The dataset consists of in-game screenshots, and captions were automatically generated using the Qwen3-VL-8B model following a consistent set of rules.
Note: The following instructions assume the use of ComfyUI. I have no experience with other tools and cannot provide guidance for them.
A lora key not loaded error may appear in ComfyUI, but it does not affect image generation.
At the default weight of 1.0, images are generated in a 3D graphic style resembling the original game. Lowering the weight causes the character to fade, but produces a more realistic result. The showcase images were generated at a weight of 0.7 with a resolution of 960×1536.
Recommended Settings
Diffusion Model: GonzaLomo v3.0 flash
Sampler: ClownsharKSampler(Custom node) — exponential / res_2s, or KSampler — dpmpp_2m / res_2m / res_2s
Scheduler: bong_tangent, beta, or beta57
CFG: 1
Steps: 10
If you switch to a different base model, you will need to find settings appropriate for that model.
Training Details
The training was done using OneTrainer.

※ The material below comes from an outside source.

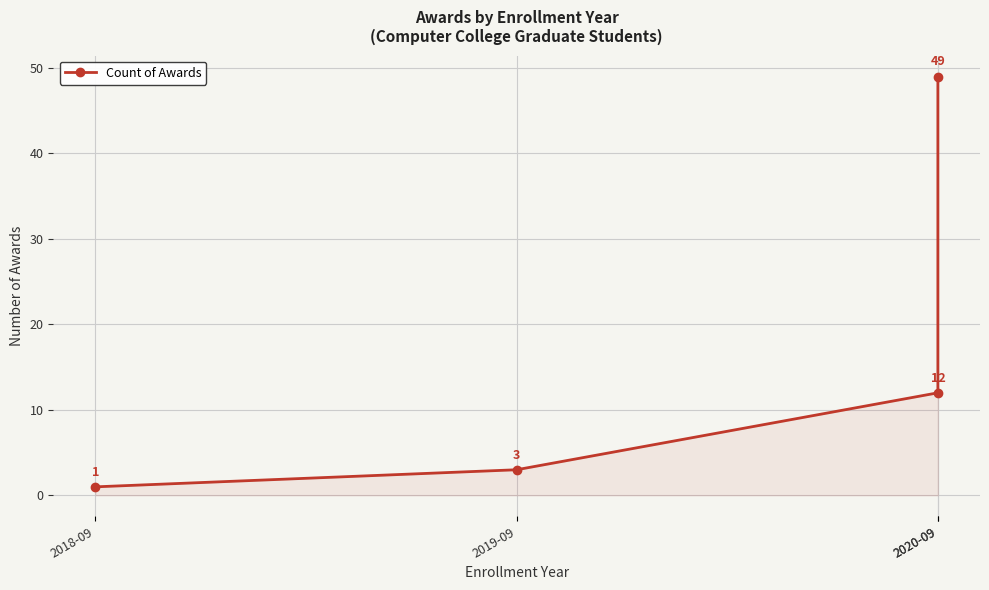

Rank the categories by value from lowest to highest.

2018-09, 2019-09, 2020-09, 2020-09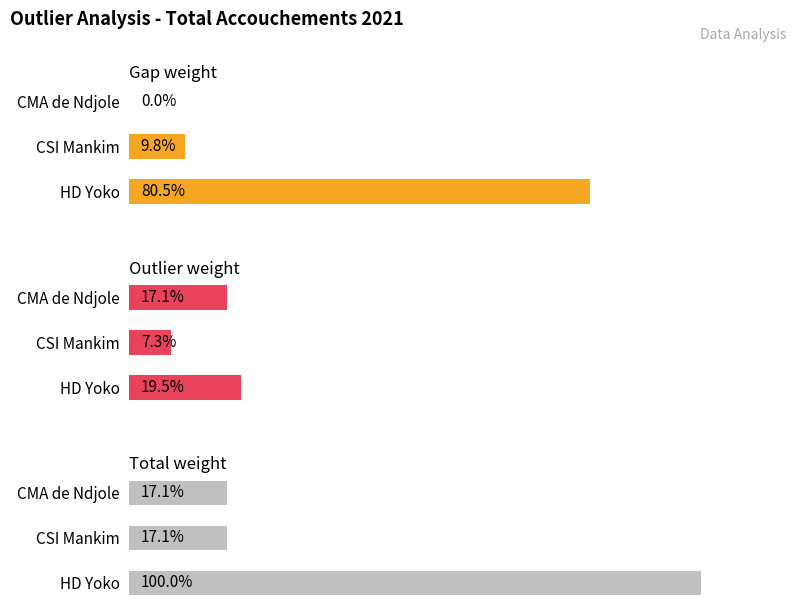

Between HD Yoko and CSI Mankim, which is larger?

HD Yoko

Below are the system specs and training configuration. I believe Chroma has the potential to be a viable alternative to Pony. I hope more people will train and share Chroma LoRAs — that's why I'm sharing these details, and I hope they serve as a useful reference.
System
GPU: RTX 4060 Ti 16GB VRAM
RAM: 32GB
Dataset & Training
Images: 30
Epochs: 50
Total Steps: 1,500 (~6 hours)
Hyperparameters
Optimizer: ADAMW_8BIT
LR Scheduler: COSINE
Learning Rate: 0.0003
LR Warmup Steps: 0.05
Local Batch Size: 1
Train Text Encoder: Enabled
Text Encoder Learning Rate: 1e-05
Layer Offload Fraction: 0.5
Resolution: 1024
LoRA Rank: 32
LoRA Alpha: 64.0
Tips
20–40 high-quality images are sufficient for training a character LoRA. Adding more images does not necessarily improve quality. In terms of total steps, convergence typically occurs within 2,000 steps — training beyond that tends to result in a loss of image sharpness. In my experience, anything above 2,500 steps is unnecessary.
A deliberately high learning rate was used in this LoRA to lock down the character. If you find the character is too rigid and lacks flexibility, try lowering the LR to 0.0002 or below 0.0001, or reduce the alpha to 32 or 16.